/ 12 February 2015

Dylan’s immaculate conception

'Shadows in the Night' is Dylan’s 36th studio album.
'Shadows in the Night' is Dylan’s 36th studio album.

SHADOWS IN THE NIGHT
by Bob Dylan (Columbia Records)

Immaculate. This album is immaculate. It’s also a perfect and possibly unconscious exemplar of an attitude that many young, rebellious bands can only aspire to – not giving a damn while simultaneously giving your all.

Let’s get the necessary informational bits out of the way before we dig into the appreciation. Shadows in the Night is Dylan’s 36th studio album, it went straight to number one in the United Kingdom, and it’s a collection of covers of songs that I’m told are predominantly associated with Frank Sinatra.

As someone who hasn’t really listened assiduously to Sinatra, this passed me by. So to me, Lucky Old Sun, for example, sounds like a dialogue with Johnny Cash, and I’m a Fool to Want You (the only song on the album actually co-written by Sinatra) riffs off the immense sadness of Billie Holiday’s version.

But this sort of attribution is irrelevant – these songs are all now pure Dylan, no matter which personal prism you choose to refract them through.

“Immaculate” is almost too ineffectual a word to describe the beautifully restrained execution by Dylan’s regular touring band. Every note, and even the occasional vocal glitch, seems to be entirely without embroidery, a perfectly pared poem of pedal steel guitar, a hint of high hats, elemental double bass and the odd horn. The songs create an atmosphere of louche melancholy, at times veering into wry nostalgia or downright sadness.

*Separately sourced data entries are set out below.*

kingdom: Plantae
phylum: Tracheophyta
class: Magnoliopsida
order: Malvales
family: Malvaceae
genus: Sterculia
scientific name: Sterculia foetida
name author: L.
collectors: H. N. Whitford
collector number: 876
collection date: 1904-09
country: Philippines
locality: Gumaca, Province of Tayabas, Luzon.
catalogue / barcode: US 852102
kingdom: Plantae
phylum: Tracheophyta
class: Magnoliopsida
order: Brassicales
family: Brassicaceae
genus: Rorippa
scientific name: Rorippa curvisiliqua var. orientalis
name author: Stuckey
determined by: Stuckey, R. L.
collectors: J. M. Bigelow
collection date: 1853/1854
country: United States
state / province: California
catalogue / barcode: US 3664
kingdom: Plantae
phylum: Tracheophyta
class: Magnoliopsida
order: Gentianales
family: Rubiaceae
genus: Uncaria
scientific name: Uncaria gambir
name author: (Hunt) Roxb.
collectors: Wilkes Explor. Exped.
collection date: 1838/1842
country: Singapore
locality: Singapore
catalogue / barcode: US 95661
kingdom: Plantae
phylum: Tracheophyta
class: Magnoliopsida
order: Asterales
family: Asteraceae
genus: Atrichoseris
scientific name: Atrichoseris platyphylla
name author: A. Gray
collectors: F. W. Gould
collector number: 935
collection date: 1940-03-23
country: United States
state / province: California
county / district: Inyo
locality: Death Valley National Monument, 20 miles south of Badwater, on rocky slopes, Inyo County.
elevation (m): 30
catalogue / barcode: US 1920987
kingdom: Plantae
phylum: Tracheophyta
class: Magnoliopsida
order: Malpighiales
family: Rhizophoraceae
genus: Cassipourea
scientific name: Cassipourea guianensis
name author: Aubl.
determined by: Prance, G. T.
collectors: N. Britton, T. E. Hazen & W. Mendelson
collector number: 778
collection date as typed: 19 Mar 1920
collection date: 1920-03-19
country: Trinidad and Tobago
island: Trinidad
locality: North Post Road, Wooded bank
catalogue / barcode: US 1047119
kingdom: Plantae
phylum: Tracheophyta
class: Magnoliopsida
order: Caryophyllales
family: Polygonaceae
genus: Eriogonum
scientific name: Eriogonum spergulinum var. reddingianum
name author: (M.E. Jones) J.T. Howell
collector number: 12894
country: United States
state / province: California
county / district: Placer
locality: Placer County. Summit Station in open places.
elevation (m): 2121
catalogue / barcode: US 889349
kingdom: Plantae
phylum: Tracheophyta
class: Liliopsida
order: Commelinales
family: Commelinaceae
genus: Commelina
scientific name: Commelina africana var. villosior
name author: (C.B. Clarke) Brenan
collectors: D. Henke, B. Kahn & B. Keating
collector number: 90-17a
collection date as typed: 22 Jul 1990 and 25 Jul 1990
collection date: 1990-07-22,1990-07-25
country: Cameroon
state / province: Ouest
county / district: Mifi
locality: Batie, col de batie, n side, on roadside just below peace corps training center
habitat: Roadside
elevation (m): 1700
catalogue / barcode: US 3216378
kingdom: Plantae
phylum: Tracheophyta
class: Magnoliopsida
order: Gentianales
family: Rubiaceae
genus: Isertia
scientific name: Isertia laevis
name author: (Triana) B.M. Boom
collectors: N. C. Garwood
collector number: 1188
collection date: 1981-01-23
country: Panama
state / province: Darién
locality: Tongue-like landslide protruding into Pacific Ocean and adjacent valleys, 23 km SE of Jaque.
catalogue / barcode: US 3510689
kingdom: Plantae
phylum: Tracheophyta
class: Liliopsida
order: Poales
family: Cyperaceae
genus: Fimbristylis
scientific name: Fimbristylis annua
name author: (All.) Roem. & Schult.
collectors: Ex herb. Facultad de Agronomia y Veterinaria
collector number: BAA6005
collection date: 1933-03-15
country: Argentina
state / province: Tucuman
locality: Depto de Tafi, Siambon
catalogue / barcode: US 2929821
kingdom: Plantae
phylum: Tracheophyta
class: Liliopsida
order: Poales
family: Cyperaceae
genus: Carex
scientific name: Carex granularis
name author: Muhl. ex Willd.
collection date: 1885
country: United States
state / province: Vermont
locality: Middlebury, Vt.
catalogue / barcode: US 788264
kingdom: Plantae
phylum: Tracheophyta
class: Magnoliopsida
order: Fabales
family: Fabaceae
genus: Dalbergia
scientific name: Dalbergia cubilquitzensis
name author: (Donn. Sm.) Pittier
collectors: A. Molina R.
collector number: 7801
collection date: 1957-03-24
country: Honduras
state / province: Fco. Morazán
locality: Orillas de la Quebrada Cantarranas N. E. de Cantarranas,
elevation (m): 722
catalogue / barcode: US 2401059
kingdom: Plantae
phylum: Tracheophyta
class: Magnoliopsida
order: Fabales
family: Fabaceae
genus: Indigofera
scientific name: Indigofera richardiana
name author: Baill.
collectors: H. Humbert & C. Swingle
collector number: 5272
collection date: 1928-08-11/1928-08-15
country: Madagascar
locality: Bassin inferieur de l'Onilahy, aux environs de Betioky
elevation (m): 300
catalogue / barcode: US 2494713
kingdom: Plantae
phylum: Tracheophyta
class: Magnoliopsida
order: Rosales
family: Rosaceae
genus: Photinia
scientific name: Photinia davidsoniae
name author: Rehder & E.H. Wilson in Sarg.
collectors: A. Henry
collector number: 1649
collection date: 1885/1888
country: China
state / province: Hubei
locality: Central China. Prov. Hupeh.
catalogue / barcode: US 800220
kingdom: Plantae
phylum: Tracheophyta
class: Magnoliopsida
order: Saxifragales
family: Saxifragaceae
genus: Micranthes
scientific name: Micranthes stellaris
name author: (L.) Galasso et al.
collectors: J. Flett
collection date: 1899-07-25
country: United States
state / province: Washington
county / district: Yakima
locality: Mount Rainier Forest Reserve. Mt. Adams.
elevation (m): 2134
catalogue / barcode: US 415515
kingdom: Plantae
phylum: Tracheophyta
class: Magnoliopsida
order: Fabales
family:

As with the absurd genius that was Dylan’s 2009 collection of Christmas songs, there are some naysayers who question why Dylan would release an album of crooner standards. Well, we should probably spell that neighsayers, as many criticisms are around Dylan’s distinctively cracked voice, memorably described on Bowie’s 1971 Song for Bob Dylan as “a voice of sand and glue”, and by Joyce Carol Oates in 2004 “as if sandpaper could sing”.

We’re way past defending Dylan’s voice by now, of course, but the conversation is relevant to the delivery of these standards. The plain fact is that they’re not Sinatra, and this album will never be put on repeat on the restaurant circuit. There is too much sadness in Dylan’s delivery, too much damage.

And there is too much of the truth Dylan speaks of in the anecdote he told at last week’s Musicare event: “Sam Cooke said this when told he had a beautiful voice: He said: ‘Well that’s very kind of you, but voices ought not to be measured by how pretty they are. Instead, they matter only if they convince you that they are telling the truth.’”

Unlike most other Dylan albums, the truths on Shadows in the Night are his translations of other writers’s truths. But in some mysterious transmogrification, they become Dylanesque. We could spend time wondering why Dylan has made yet another unexpected move, but instead we should absorb the lyrics of Some Enchanted Evening as Dylan’s answer: “Fools offer reasons, wise men never try.” And these words, from Why Try to Change Me Now, also seem eerily as if Dylan created them: “So, let people wonder, let ’em laugh, let ’em frown …/ Don’t you remember I was always your clown?/ Why try to change me now?”